Autocallable structures linked to equity indexes have been a big hit with retail investors. "During 2006 we were active in autocallables on single names, multi-underlying and digitality," Yravedra says. "There was a change in the nature of the underlyings, with a move from the more traditional local equities towards Asian and emerging markets exposure."

He adds that ING, which has been active in Spain's retail market since the implementation of the Prospectus Directive, is now considering whether to launch notes there on a more regular basis. "There were only a few examples where our clients needed a European passport," he says. "At present for us, passported offerings are much more common in the Netherlands, Belgium, Germany and Luxembourg."

ING's first retail note for Spain, Siempre Gana, had a notional issue size of EUR1.7 billion. Launched in September last year, Siempre Gana is a three-year, capital-guaranteed product that offers 40% participation in the Ibex 35 index. The note also provides quarterly liquidity at zero cost, which means investors can either sell the product at 12 fixed observation dates or receive a coupon of 3.33% at maturity if the underlying index has underperformed.

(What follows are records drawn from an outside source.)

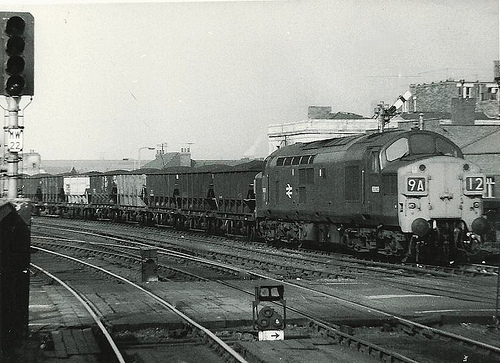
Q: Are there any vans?
A: No, there are no vans.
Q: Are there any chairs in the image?
A: No, there are no chairs.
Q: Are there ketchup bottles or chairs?
A: No, there are no chairs or ketchup bottles.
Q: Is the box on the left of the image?
A: Yes, the box is on the left of the image.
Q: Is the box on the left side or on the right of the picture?
A: The box is on the left of the image.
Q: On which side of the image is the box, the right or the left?
A: The box is on the left of the image.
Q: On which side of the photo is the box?
A: The box is on the left of the image.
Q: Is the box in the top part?
A: No, the box is in the bottom of the image.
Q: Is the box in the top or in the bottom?
A: The box is in the bottom of the image.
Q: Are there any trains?
A: Yes, there is a train.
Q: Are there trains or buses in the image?
A: Yes, there is a train.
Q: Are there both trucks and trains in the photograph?
A: No, there is a train but no trucks.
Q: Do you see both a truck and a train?
A: No, there is a train but no trucks.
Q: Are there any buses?
A: No, there are no buses.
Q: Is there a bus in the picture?
A: No, there are no buses.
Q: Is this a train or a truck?
A: This is a train.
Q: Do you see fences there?
A: No, there are no fences.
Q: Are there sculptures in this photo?
A: No, there are no sculptures.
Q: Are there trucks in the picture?
A: No, there are no trucks.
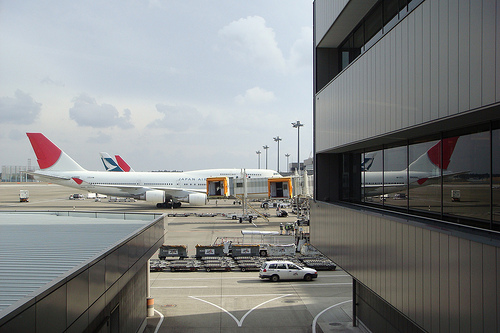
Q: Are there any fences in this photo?
A: No, there are no fences.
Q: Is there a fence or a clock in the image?
A: No, there are no fences or clocks.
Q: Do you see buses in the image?
A: No, there are no buses.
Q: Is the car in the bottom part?
A: Yes, the car is in the bottom of the image.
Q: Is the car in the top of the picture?
A: No, the car is in the bottom of the image.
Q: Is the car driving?
A: Yes, the car is driving.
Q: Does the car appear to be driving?
A: Yes, the car is driving.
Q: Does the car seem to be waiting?
A: No, the car is driving.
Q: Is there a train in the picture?
A: No, there are no trains.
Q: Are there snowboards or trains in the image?
A: No, there are no trains or snowboards.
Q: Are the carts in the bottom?
A: Yes, the carts are in the bottom of the image.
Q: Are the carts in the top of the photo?
A: No, the carts are in the bottom of the image.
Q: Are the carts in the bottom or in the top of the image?
A: The carts are in the bottom of the image.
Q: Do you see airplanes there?
A: Yes, there is an airplane.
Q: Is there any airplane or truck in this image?
A: Yes, there is an airplane.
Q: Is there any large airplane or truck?
A: Yes, there is a large airplane.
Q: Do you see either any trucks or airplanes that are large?
A: Yes, the airplane is large.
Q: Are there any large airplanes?
A: Yes, there is a large airplane.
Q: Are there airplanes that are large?
A: Yes, there is an airplane that is large.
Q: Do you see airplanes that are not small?
A: Yes, there is a large airplane.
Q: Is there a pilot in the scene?
A: No, there are no pilots.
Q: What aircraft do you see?
A: The aircraft is an airplane.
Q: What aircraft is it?
A: The aircraft is an airplane.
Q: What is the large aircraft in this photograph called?
A: The aircraft is an airplane.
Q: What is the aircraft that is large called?
A: The aircraft is an airplane.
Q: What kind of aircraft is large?
A: The aircraft is an airplane.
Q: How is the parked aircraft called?
A: The aircraft is an airplane.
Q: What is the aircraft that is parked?
A: The aircraft is an airplane.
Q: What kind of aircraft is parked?
A: The aircraft is an airplane.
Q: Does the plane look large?
A: Yes, the plane is large.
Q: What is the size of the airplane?
A: The airplane is large.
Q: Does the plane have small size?
A: No, the plane is large.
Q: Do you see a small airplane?
A: No, there is an airplane but it is large.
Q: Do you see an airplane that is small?
A: No, there is an airplane but it is large.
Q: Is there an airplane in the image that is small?
A: No, there is an airplane but it is large.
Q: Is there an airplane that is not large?
A: No, there is an airplane but it is large.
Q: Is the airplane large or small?
A: The airplane is large.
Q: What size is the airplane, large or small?
A: The airplane is large.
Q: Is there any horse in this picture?
A: No, there are no horses.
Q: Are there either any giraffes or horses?
A: No, there are no horses or giraffes.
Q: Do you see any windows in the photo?
A: Yes, there is a window.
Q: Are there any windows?
A: Yes, there is a window.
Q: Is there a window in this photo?
A: Yes, there is a window.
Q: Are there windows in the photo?
A: Yes, there is a window.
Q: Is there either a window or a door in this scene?
A: Yes, there is a window.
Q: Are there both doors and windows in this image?
A: No, there is a window but no doors.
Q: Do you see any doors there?
A: No, there are no doors.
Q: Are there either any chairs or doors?
A: No, there are no doors or chairs.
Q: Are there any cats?
A: No, there are no cats.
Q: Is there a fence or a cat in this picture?
A: No, there are no cats or fences.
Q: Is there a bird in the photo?
A: No, there are no birds.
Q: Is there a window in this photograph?
A: Yes, there are windows.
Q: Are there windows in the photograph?
A: Yes, there are windows.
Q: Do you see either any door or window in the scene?
A: Yes, there are windows.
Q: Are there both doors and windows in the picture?
A: No, there are windows but no doors.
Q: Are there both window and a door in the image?
A: No, there are windows but no doors.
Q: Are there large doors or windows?
A: Yes, there are large windows.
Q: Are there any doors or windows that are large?
A: Yes, the windows are large.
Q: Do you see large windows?
A: Yes, there are large windows.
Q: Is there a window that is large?
A: Yes, there are windows that are large.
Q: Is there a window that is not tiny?
A: Yes, there are large windows.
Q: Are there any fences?
A: No, there are no fences.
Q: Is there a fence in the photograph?
A: No, there are no fences.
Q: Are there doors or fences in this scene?
A: No, there are no fences or doors.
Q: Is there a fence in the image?
A: No, there are no fences.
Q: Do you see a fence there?
A: No, there are no fences.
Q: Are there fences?
A: No, there are no fences.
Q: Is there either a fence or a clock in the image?
A: No, there are no fences or clocks.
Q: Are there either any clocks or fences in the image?
A: No, there are no fences or clocks.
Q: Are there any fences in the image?
A: No, there are no fences.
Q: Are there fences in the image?
A: No, there are no fences.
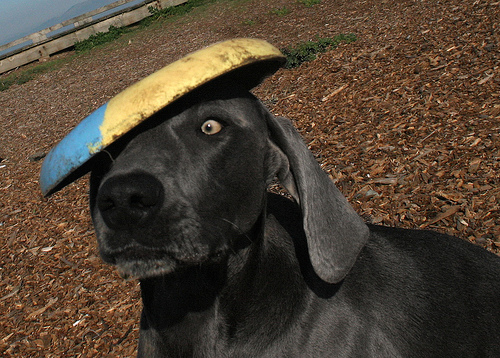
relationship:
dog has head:
[84, 81, 499, 357] [85, 92, 374, 285]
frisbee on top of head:
[38, 37, 285, 201] [85, 92, 374, 285]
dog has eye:
[84, 81, 499, 357] [198, 116, 226, 134]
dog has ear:
[84, 81, 499, 357] [263, 107, 370, 283]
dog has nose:
[84, 81, 499, 357] [96, 169, 164, 230]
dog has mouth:
[84, 81, 499, 357] [100, 241, 247, 274]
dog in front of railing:
[84, 81, 499, 357] [0, 1, 194, 74]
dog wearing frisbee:
[84, 81, 499, 357] [38, 37, 285, 201]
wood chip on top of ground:
[434, 189, 459, 203] [0, 0, 499, 357]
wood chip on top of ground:
[322, 84, 348, 102] [0, 0, 499, 357]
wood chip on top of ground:
[445, 44, 460, 52] [0, 0, 499, 357]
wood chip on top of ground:
[25, 296, 59, 324] [0, 0, 499, 357]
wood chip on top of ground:
[114, 323, 135, 345] [0, 0, 499, 357]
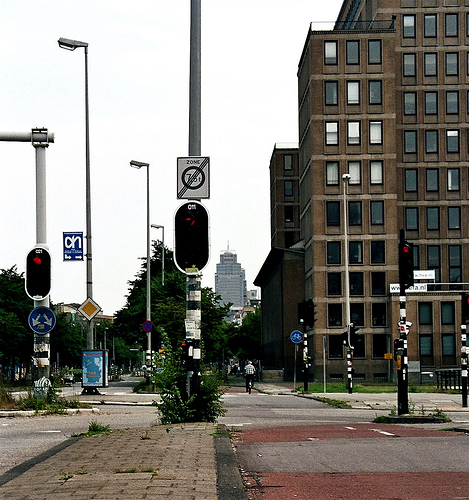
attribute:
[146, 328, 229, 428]
bush — green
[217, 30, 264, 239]
sky — cloudy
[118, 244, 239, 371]
tree — tall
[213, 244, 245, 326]
building — tall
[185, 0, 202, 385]
pole — iron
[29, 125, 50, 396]
pole — iron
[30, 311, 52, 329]
arrows — white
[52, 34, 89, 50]
light — big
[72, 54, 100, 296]
post — tall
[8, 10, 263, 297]
clouds — white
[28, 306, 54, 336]
sign — blue, circular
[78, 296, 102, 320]
sign — diamond shaped, white , yellow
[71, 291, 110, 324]
sign — yellow, white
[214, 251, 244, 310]
wall — white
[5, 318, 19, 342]
leaves — green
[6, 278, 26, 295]
leaves — green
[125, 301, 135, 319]
leaves — green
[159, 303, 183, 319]
leaves — green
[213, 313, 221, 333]
leaves — green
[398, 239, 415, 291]
black signal — traffic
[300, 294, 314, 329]
black signal — traffic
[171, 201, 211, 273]
black signal — traffic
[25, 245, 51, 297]
black signal — traffic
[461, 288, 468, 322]
black signal — traffic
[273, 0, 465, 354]
wall — brown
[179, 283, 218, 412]
pole — metal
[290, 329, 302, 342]
sign — blue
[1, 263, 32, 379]
tree — green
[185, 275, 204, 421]
post — black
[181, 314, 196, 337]
poster — white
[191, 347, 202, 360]
poster — white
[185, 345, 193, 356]
poster — white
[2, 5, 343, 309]
sky — cloudy, white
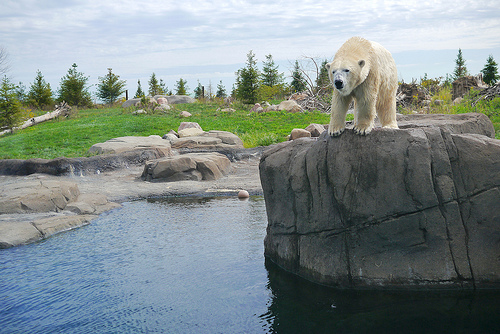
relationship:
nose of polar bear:
[333, 80, 345, 90] [327, 36, 399, 136]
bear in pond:
[317, 30, 412, 136] [4, 185, 288, 330]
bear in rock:
[323, 36, 400, 136] [254, 105, 499, 295]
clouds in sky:
[25, 6, 469, 65] [5, 8, 490, 78]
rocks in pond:
[4, 131, 246, 248] [0, 188, 499, 333]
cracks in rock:
[364, 193, 489, 260] [224, 110, 493, 296]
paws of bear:
[321, 120, 374, 141] [317, 15, 411, 141]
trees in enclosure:
[2, 48, 323, 113] [5, 49, 497, 329]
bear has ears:
[323, 36, 400, 136] [322, 58, 366, 68]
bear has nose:
[323, 36, 400, 136] [333, 77, 345, 91]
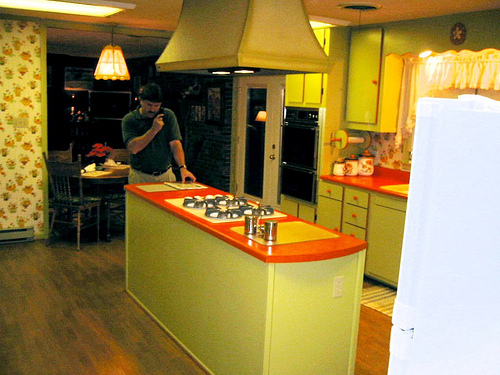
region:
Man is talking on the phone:
[131, 73, 171, 131]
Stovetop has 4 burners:
[181, 185, 273, 223]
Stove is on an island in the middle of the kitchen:
[113, 183, 370, 370]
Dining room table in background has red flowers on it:
[86, 142, 117, 178]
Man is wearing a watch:
[178, 158, 190, 175]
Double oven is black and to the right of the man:
[276, 106, 326, 218]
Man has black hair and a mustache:
[139, 80, 161, 122]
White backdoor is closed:
[232, 75, 299, 209]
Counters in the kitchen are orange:
[113, 163, 413, 290]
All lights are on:
[88, 16, 135, 86]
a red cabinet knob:
[351, 191, 360, 201]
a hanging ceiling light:
[94, 28, 131, 81]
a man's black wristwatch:
[175, 160, 190, 170]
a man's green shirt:
[122, 111, 182, 171]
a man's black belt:
[127, 165, 173, 177]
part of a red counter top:
[328, 160, 405, 196]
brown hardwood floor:
[0, 230, 209, 373]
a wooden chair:
[36, 141, 106, 248]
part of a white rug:
[352, 279, 398, 318]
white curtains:
[417, 50, 497, 89]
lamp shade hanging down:
[91, 38, 128, 82]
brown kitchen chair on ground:
[38, 155, 97, 253]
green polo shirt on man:
[121, 110, 181, 178]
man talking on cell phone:
[126, 86, 175, 145]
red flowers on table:
[84, 143, 114, 160]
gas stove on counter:
[192, 188, 254, 218]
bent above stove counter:
[171, 60, 298, 81]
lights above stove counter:
[206, 66, 253, 76]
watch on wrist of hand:
[171, 159, 188, 173]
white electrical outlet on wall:
[328, 272, 350, 299]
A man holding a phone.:
[121, 83, 196, 185]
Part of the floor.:
[72, 308, 134, 350]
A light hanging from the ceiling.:
[89, 42, 131, 84]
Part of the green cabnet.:
[357, 43, 371, 72]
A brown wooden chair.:
[40, 153, 102, 250]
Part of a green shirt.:
[149, 150, 163, 164]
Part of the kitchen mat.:
[374, 293, 388, 308]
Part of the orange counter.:
[359, 175, 376, 185]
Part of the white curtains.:
[426, 65, 485, 79]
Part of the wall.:
[7, 120, 29, 174]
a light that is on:
[91, 24, 129, 84]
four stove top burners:
[183, 188, 269, 218]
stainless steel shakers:
[242, 211, 277, 242]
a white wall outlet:
[333, 273, 344, 297]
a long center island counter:
[121, 178, 368, 372]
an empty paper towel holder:
[327, 127, 372, 149]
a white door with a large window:
[238, 79, 276, 209]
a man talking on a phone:
[122, 83, 195, 184]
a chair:
[38, 151, 104, 248]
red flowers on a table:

ING also launched a hybrid capital-guaranteed note in October last year. Rentabilidad Activa was a five-year product with a notional issue size of EUR126 million, linked to a basket of equity indexes: the Iboxx Sovereigns Eurozone index, European Real Estate index (EPRA) and the Dow Jones AIG Commodity index. The indexes are weighted according to three portfolios, each with a separate risk profile. The best-performing portfolio is selected each year and the payoff is the average of the five best annual performances.

Other structured products providers are also passporting structured notes into Spain. French bank Societe Generale's (SG) current offering, for example, is a three-year non-capital-guaranteed capital-at-risk autocallable structured note linked to the Ibex 35. The note offers a return of 3.5% after the first six months if index performance exceeds the initial strike level.

"Our products were first approved by the regulator in Luxembourg," says SG's Jose-Antonio Lopez Jimenez, head of equity derivatives, structured and listed products for Spain in Madrid. "We are proposing one offering every month in Spain."

Citigroup also distributes structured notes in Spain. Its latest offering, the Outperformance Note, launched in December last year and is linked to the Citigroup S&P Global Stars Net Total Return Index and the MSCI World Net Total Return Index. The former index consists of 25 stocks from across Europe, the US and Asia. According to Juan Pablo Ruiz-Tagle, Citigroup's Madrid-based head of equity derivatives in Spain, note is also available in Portugal, Greece and Poland.

If the performance of the Citigroup S&P Global Stars Index outperforms the MSCI World Index by 5%, at the closing date of year two-and-a-half, investors can receive a coupon of 20% (8% annualised). Otherwise, investors will receive the outperformance of the Citigroup S&P Global Stars Index.

The five-year, capital-protected note is distributed under Citigroup's own brand, Equity First. "Our first public offering was launched in April 2006," Ruiz-Tagle says. "In addition to the Spanish banks and saving banks, we are also selling to the product to the broker-dealers."

Fund appeal

However, even though structured notes look like they will prove popular, investors are unlikely to abandon the tried-and-tested fund format. In fact, some market participants believe the excitement about structured notes is unfounded. "For one thing, the tax changes mean that investors can still shift from one fund to another without being taxed. Investing in funds remains a good way to defer any tax payments," says one structurer.

In addition, a number of issuers that want to increase their retail market share are looking into Ucits III-compliant structures. The Ucits III directive allows fund managers to use derivatives to generate higher returns. ING, for example, has been distributing actively managed funds in addition to capital-guaranteed funds, and it has plans to develop funds that can generate alpha. But that's a subject for another article altogether.